Shine our light on the border

Saturday evening we went to the border to take part in the “Out of the darkness, bring your light to the border” action, planned by Josh Rubin and others. After dark, we carried lit up signs and walked back and forth in front of the border bridge and by the border wall. This was meant to bring attention to the situation, mostly through social media.

Escuelita in the camp (“sidewalk school”)

Sunday morning, we got up early to meet the other people who were crossing the border to do sidewalk school in the encampment. We walked across pulling wagons with supplies for the school. As we arrived, one of the local team Brownsville volunteers rang a bell to call the children to school. There were steps leading up to the camp, and there were men and boys waiting there to help us lift the wagons up the steps. We went to tents that are set aside for school, and we laid down tarps. Children were lining up according to age groups and each group went into a different tent. After a lot of planning to do a lesson, nothing turned out the way we expected, since we were given almost no information ahead of time. So we scrapped our prepared lessons and did what we could. The picture below shows us doing some yoga for children. A lot of moms and older siblings were there with the children and it took some time to coax some of the children in. But I enjoyed interacting with them, and it was clear that the moms were very appreciative of our efforts.

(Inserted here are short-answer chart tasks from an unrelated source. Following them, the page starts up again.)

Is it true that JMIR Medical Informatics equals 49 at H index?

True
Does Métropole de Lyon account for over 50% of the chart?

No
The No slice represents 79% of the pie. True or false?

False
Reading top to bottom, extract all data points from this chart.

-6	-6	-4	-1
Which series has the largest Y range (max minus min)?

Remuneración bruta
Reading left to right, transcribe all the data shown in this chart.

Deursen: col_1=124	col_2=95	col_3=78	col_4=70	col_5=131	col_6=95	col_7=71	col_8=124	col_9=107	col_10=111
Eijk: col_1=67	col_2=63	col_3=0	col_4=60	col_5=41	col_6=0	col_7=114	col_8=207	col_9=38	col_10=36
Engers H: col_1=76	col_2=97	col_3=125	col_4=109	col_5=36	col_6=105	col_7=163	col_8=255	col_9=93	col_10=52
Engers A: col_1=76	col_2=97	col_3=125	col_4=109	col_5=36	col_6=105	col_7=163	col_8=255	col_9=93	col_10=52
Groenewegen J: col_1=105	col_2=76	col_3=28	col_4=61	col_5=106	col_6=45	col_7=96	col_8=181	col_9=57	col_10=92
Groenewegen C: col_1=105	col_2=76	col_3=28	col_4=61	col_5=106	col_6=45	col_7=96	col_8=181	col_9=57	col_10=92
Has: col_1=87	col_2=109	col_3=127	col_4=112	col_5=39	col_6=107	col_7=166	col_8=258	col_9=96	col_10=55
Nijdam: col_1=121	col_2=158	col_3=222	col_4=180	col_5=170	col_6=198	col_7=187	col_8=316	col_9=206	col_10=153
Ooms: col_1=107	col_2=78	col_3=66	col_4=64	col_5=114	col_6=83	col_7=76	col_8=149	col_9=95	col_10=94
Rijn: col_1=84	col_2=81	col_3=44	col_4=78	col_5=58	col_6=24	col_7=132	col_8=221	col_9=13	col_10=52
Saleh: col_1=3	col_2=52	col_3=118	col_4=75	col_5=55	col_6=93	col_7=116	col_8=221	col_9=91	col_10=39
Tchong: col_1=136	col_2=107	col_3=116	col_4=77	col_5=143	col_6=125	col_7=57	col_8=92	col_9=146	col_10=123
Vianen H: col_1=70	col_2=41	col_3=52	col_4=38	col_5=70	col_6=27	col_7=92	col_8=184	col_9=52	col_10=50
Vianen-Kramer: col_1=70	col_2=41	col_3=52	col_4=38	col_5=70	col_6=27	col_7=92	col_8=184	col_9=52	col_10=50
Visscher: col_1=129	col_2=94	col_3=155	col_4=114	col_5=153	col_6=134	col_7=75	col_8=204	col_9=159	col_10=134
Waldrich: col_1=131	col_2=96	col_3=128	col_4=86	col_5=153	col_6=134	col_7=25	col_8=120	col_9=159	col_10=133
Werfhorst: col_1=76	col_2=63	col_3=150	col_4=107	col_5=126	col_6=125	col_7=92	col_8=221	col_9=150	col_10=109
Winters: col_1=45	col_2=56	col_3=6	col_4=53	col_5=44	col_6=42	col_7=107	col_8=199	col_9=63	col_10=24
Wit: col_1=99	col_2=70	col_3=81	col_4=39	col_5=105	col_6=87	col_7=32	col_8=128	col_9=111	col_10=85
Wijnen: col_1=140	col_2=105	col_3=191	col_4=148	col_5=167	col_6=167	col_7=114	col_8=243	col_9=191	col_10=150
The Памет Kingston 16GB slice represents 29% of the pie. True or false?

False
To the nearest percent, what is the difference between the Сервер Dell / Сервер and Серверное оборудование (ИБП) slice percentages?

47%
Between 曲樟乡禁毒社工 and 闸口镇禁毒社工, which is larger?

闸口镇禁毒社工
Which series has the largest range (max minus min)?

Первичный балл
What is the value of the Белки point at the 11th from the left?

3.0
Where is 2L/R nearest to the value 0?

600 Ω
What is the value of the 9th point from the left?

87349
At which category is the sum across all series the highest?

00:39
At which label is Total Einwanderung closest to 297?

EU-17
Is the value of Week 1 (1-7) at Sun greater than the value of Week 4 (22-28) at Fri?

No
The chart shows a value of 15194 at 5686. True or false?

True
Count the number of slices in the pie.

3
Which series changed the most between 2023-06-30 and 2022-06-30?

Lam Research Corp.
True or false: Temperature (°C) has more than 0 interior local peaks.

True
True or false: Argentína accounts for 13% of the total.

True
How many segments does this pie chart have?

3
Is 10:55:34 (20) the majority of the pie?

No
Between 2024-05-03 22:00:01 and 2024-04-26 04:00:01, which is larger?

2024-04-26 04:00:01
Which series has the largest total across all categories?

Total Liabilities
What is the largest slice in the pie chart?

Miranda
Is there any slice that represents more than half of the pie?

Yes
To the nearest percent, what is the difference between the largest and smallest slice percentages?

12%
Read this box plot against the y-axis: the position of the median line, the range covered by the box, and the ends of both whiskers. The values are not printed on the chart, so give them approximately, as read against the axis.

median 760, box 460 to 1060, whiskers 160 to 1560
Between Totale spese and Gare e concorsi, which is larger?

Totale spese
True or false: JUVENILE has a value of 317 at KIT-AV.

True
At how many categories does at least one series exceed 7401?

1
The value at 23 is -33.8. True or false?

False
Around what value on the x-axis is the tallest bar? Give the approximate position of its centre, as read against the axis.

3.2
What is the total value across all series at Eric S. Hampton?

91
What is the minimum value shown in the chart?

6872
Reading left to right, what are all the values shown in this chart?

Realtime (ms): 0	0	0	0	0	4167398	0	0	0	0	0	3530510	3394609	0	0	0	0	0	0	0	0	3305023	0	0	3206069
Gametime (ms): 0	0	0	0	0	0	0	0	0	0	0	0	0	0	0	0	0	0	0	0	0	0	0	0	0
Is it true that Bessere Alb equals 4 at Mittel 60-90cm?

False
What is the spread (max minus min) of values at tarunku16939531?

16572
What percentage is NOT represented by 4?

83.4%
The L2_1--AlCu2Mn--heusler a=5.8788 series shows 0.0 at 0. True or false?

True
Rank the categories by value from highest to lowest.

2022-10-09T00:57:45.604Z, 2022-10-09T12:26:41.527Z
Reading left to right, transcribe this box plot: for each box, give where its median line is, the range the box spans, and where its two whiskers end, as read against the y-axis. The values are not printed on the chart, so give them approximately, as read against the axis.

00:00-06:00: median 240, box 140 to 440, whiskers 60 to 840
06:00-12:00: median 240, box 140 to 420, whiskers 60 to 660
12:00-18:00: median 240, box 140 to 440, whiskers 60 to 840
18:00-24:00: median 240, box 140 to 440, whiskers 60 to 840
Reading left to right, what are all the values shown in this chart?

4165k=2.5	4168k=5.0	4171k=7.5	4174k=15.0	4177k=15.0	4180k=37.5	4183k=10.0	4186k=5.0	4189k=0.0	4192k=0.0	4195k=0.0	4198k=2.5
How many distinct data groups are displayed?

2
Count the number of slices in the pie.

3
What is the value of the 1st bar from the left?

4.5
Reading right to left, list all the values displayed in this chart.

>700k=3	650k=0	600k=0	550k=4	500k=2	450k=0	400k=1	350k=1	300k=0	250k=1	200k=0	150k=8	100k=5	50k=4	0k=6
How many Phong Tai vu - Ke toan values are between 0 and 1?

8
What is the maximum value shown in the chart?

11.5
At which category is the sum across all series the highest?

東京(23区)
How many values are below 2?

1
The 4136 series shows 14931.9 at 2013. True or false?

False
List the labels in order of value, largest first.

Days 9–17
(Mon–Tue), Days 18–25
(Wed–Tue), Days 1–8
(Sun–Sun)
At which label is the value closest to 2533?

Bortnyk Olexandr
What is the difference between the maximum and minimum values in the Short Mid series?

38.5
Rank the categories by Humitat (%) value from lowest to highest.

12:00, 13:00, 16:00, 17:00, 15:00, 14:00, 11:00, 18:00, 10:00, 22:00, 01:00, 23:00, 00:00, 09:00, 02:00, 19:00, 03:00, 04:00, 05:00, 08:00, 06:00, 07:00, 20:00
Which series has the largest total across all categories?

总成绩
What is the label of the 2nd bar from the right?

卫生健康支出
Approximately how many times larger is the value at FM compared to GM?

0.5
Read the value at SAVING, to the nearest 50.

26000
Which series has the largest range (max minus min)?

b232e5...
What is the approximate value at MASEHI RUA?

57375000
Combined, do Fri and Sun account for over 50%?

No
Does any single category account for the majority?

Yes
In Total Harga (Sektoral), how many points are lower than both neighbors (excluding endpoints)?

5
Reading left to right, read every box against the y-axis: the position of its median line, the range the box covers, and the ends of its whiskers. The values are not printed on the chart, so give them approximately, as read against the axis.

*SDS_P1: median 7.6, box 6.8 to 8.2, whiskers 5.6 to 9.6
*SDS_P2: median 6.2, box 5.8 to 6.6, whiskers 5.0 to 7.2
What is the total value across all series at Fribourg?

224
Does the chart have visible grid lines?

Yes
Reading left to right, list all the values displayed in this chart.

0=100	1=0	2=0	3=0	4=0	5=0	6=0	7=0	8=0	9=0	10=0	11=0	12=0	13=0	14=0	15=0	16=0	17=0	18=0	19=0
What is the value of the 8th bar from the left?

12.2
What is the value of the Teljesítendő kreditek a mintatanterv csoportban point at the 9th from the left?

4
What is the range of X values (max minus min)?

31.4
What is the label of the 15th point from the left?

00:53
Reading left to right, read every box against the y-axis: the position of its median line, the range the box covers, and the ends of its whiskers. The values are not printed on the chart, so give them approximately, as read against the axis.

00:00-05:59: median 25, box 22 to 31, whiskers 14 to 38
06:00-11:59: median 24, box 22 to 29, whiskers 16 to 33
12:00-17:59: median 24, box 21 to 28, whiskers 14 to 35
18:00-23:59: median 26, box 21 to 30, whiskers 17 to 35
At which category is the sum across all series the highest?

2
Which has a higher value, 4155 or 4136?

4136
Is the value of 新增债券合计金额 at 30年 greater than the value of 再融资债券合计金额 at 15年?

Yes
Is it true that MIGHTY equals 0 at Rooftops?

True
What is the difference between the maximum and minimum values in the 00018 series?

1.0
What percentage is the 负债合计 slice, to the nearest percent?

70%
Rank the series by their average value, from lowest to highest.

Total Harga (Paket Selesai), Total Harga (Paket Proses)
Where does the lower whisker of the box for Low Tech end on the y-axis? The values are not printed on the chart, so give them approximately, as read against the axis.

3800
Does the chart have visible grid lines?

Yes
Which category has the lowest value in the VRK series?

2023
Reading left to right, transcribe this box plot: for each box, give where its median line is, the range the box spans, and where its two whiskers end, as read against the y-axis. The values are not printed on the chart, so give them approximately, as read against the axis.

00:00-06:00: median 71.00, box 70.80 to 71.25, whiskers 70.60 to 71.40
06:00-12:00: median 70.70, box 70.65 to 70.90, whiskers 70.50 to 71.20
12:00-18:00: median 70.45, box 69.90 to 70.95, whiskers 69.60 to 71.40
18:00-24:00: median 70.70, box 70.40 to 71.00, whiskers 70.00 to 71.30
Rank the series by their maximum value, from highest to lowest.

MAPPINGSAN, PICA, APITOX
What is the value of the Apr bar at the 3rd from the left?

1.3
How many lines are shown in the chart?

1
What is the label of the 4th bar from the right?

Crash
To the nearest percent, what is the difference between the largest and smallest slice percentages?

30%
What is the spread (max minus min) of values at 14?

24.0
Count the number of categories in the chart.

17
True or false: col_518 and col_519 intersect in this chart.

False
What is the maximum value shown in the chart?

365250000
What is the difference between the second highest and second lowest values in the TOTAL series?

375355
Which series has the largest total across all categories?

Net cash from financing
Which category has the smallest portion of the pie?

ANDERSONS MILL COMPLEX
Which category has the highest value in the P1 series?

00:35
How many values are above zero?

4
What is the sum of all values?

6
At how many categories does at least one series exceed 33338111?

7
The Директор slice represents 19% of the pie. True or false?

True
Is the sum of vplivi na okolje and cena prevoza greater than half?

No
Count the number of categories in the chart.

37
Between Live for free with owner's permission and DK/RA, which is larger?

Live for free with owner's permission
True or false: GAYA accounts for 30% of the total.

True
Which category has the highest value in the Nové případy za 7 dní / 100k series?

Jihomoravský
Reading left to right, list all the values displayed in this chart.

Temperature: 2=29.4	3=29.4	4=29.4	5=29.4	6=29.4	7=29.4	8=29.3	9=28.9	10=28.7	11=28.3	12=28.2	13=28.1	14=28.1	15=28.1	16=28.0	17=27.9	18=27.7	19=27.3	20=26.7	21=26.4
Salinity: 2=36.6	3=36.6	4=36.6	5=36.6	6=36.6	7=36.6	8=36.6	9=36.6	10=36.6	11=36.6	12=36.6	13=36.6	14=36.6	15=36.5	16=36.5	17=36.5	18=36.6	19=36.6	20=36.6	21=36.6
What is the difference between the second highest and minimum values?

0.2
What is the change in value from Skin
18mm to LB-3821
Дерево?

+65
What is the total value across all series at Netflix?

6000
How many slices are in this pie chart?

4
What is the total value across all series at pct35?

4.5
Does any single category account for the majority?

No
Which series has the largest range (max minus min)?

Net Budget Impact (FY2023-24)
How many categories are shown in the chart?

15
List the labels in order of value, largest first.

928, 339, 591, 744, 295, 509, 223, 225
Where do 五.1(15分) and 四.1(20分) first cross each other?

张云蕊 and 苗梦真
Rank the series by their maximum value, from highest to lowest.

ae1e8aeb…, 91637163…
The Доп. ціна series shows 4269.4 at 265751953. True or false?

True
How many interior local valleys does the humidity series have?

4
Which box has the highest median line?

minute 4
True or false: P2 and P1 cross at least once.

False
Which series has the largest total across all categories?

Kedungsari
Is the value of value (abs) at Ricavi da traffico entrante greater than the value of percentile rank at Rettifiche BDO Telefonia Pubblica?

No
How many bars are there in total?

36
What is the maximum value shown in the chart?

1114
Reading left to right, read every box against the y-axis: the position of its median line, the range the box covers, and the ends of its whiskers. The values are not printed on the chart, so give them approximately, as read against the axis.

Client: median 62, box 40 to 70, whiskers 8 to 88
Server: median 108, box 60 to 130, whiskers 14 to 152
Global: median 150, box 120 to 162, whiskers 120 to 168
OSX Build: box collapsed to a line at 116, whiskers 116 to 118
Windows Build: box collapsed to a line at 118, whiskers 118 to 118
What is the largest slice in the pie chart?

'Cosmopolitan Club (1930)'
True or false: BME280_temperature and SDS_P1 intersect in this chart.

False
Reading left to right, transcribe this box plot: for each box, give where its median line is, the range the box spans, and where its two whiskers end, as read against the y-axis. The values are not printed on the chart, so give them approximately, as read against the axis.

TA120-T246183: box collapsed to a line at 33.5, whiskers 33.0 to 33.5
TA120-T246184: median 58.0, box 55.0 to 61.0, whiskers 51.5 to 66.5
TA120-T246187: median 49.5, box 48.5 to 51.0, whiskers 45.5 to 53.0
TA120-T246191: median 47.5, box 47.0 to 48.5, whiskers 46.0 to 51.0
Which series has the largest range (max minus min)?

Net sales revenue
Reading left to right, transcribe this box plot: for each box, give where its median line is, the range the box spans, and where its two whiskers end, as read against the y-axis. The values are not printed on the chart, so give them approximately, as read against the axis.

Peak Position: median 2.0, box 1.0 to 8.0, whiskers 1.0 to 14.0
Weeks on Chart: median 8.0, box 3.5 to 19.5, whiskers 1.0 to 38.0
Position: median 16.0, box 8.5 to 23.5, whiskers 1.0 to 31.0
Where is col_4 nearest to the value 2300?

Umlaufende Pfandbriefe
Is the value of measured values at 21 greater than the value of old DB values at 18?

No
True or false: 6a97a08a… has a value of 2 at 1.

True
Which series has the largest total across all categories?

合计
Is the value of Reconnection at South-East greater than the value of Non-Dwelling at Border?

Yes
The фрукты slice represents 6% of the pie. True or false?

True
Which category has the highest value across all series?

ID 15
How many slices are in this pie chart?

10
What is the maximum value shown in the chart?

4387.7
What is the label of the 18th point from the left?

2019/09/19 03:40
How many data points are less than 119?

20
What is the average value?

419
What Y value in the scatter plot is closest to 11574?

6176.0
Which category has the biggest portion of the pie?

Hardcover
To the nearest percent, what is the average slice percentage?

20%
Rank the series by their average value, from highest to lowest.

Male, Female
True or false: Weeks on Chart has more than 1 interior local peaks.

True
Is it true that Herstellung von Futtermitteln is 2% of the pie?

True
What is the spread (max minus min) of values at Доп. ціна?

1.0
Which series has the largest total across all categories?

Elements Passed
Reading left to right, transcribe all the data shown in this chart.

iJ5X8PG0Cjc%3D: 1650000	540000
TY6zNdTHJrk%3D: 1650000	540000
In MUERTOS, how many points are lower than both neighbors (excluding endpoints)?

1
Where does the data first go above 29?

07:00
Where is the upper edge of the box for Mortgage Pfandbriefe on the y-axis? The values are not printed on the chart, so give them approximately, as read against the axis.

It wasn’t considered safe to go anywhere alone, although the encampment was composed of families with many children, who were malnourished and dehydrated. Any danger came from gangs and kidnappers who preyed on the families in the encampment.

When we walked back across the border bridge, the Latinos in line waved and thanked us for doing what we were doing. There are 2 lines to cross into the US. One for people with US passports, and another for everyone else. Our line went quickly, and the other one took hours for people to get through.

This was the last week of sidewalk school with volunteers, and other groups had cancelled coming. So after we returned from the camps, our delegation met to decide whether we wanted to leave early. Some of us felt anxious to get home for various reasons, and others wanted to stay as long as they could be

helpful. So 4 of us left on Monday and the other 4 left on Tuesday. (We were originally going to leave on Wednesday.) Those leaving Tuesday were able to help with food prep on Monday, but after that no one was even allowed to do that anymore. So it was clearly time to leave.

The encampment

We left a big piece of our hearts with the families in the camps. And now it’s time to share what we saw and make sure that the asylum seekers are not forgotten. These people are us. We could be in their place. And they have no safe place to go. No matter where they end up, it won’t be here in our country, and it won’t be safe.